Buddhists believe that happiness is found in the present moment, and the more time passes, the more I tend to agree. Modern society is always in a hurry, always stressed. We spend our lives chasing this and that—and forgetting to take the time and appreciate the here and now.
To make matters worse, this phenomenon is particularly bad in journalism. In my line of work, there’s always pressure to be fast, to break news before anyone else. Don’t get me wrong, I love my job, I’m not looking for pity, and my colleagues and I might even secretly love the pressure. But I recently put my mind on pause and managed to fully enjoy the present. Thanks to the MX-5, I put all thoughts of deadlines and upcoming assignments on hold.
The new generation is not just a refreshed version of the previous gen. The car is smaller and 150 lbs. lighter. Its seats aren’t as thick as before and are now positioned closer to the vehicle’s centre. Together, these changes take the MX-5 back to its roadster roots. But before we get into that, let’s look at its technical specs.
Three trims, hardly any options
The MX-5 is available in three trims: GX, GS, GT.
The GX is the base trim and sells for $31,900. For this price, you get:
- Air conditioning
- A push-start button
- LED headlights.
Other than some colour options that run from $200-$300, the only option you’ll have to consider is the transmission.
All North American “Miatas” come with a 2.0L SKYACTIV four-cylinder engine and your choice of a six-speed manual or 6-speed automatic gearbox. There’s no extra cost associated with the transmissions—on all trims.
The GS is the “sport” version. For $35,300, you get:
- Wider tires
- A sportier suspension
- A limited-slip rear differential
- Paddle shifters for the automatic transmission (if that’s the one you opt for).
The GS version also comes with a system that pipes in the exhaust note and plays it on speakers inside the car to improve the driving experience. The new-gen Mazda infotainment system is also included.
Finally, the GT is positioned as more of a touring car than the GS. It has all of the GS’s sporty characteristics, but it costs more. For $39,200, you get leather seats, a more carefully finished interior and a whole whack of gadgets, like automatic climate control, a nine-speaker Bose sound system and an amp to make extra sure you can hear your music, even when the top is down.
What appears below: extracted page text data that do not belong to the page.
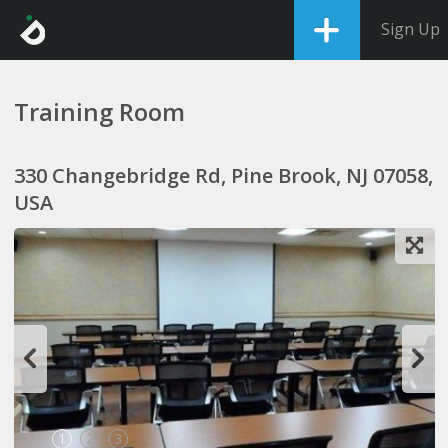
Sign Up
Training Room
330 Changebridge Rd, Pine Brook, NJ 07058,
USA
1
2
3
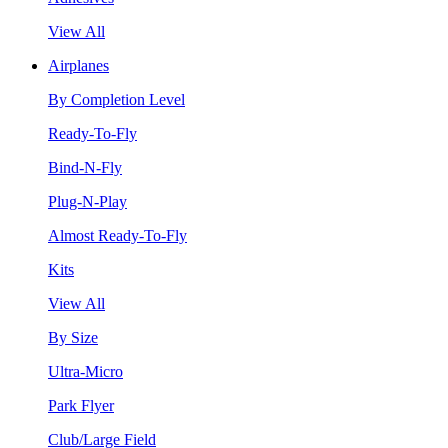
View All
Airplanes
By Completion Level
Ready-To-Fly
Bind-N-Fly
Plug-N-Play
Almost Ready-To-Fly
Kits
View All
By Size
Ultra-Micro
Park Flyer
Club/Large Field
In other words, it comes with everything you need to get comfortable when taking the MX-5 for long road trips.
The purist’s choice is the GS, since it doesn’t bother with useless sport driving technologies. But you can add a Sport package to it that includes BBS wheels, Brembo brakes and Recaro fabric seats. All this will cost you just under $2,000.
Acting on their word
It sure sounds nice to say that Mazda did everything possible to make the MX-5 lighter and more fun to drive, but is this really true? The previous generation was very good and improving it in all areas was a tall order.
Well, they did it! Compared to the new gen, the old MX-5 seems clumsy, imprecise and more suitable to Sunday drives than blasting down California’s mountain roads.
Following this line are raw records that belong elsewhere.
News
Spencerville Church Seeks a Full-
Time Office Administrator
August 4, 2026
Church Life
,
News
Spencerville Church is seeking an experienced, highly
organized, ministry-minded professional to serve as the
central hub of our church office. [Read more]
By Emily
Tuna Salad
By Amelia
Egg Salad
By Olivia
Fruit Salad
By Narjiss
The new MX-5’s road handling is fantastic. The manual transmission is incredibly precise, especially considering that, these days, most manufacturers use robots to control gear shifting. The MX-5 is one of the few vehicles that has avoided computer-controlled driving technology.
Even though the engine was initially criticised for delivering less power than the previous gen, it’s actually outstanding. It’s true that 155 horsepower isn’t much, but all 155 ponies are used to the max.
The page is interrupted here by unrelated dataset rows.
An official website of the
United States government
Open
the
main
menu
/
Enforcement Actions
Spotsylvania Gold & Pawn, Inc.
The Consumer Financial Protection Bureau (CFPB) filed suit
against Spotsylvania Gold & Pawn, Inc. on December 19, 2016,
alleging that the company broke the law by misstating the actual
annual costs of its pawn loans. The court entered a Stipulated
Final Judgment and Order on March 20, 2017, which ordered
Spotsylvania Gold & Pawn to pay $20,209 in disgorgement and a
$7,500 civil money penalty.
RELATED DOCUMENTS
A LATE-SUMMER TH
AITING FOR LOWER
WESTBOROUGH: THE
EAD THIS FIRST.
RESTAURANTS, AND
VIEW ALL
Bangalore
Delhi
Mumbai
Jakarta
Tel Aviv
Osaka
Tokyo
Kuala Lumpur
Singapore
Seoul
In short, this MX-5 is one with the road. It’s one of the last cars on the market to offer such a pure driving experience—and I’m thrilled that Mazda resisted the temptation to hand its little roadster over to a robot.
When it comes to choosing the trim level, Mazda has made it easy. The base trim is great, and the GS and GT are designed for a distinct clientele. It’s all good, real good!